* [Text passage]:
<<<<
The bridge had nothing to do with my quilting except . . I had 1-1/2 hours for lunch and it took me about 25 minutes to get home so going home and going back to work really wasn’t an option.  I could bring my lunch, which I mostly did, but I also would go out shopping . . I had time to kill and money to spend!  🙂  Those were the days, huh?

One day I happened in this little quilt shop, The Calico Patch.  The ladies in there were so nice!  I went back every day for I don’t know how many weeks.  Everything was done by hand — marking the fabric, cutting the fabric, piecing, quilting!  They were offering a Beginner I class and then later a Beginner II class.  You were supposed to take I, then take II but I talked them into letting me take both — I was maybe on  Tuesday and II was maybe on Thursday so in my mind, there was no reason why I couldn’t take them both at the same time.

Here’s my first quilt — the one I made in those two classes.
>>>>
* [Raw data]:
<<<<
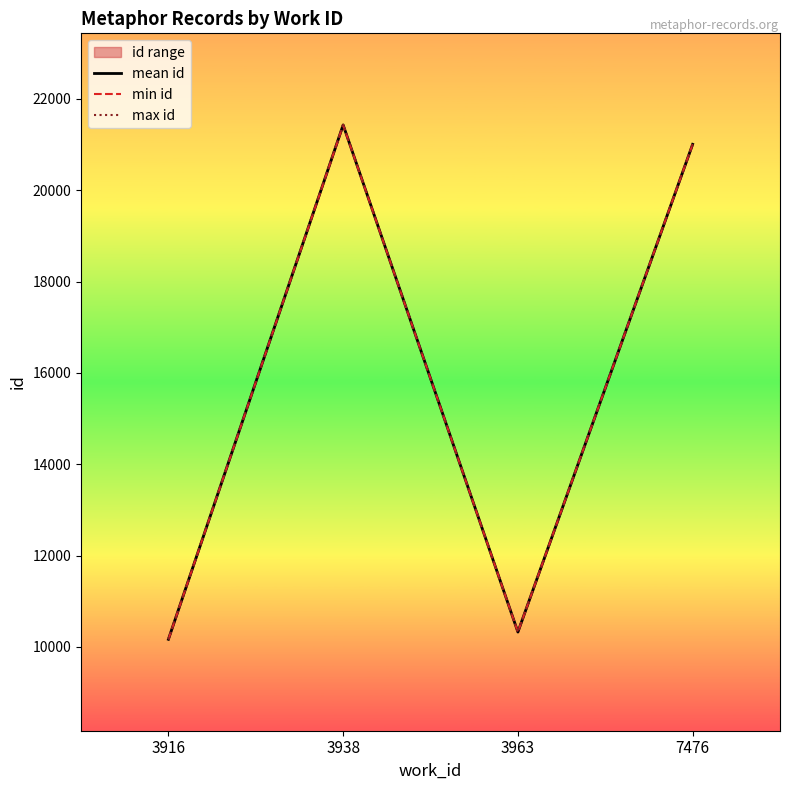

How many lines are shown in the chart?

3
>>>>
* [What you will do]:
a: In the quilting passage, what was the name of the small quilt shop the writer walked into?
b: Write the next part of the quilting passage, picking up right after its final sentence.
You won't need the lines to do any of this.

* [Answers by item number]:
a: The Calico Patch.

b:
How 80’s is that?  The full truth is . . I pieced it all by hand, borders and all.  Then I took a hand quilting class and I started hand quilting it.  It’s maybe 1981 by now.  We moved to TX in 1989 and I finally paid someone there to finish hand quilting it for me and sometime around 2000, I finally put the binding on it.  But, there have surely been a lot of quilts made between that one and now!

OK . . that’s how I got started but here’s my answer to why do you quilt? Because I have to be doing something all the time.  I cannot sit still ever!  I cannot garden all year because of winter and then it gets too hot.  I cannot cook all the time because we’d be bigger than we are now.  I cannot knit all the time because my wrists would hurt.  I cannot paint because I never clean up my messes and everything would ruin when I walk away and leave it.  (Actually, I cannot paint anyway because . . I’m not very artistic like that at all!).  And, probably the main reasons that keep me quilting are (1) there are so many designs still out there that I want to make and (2) giving quilts as a gift makes me feel like I’ve given something to someone that they will keep and cherish forever.  I know not everyone will love what I give them (I wonder what happened to the photo quilt I gave  my ex 15 years ago!), but for those who do love their quilts, that keeps me wanting to make and give more.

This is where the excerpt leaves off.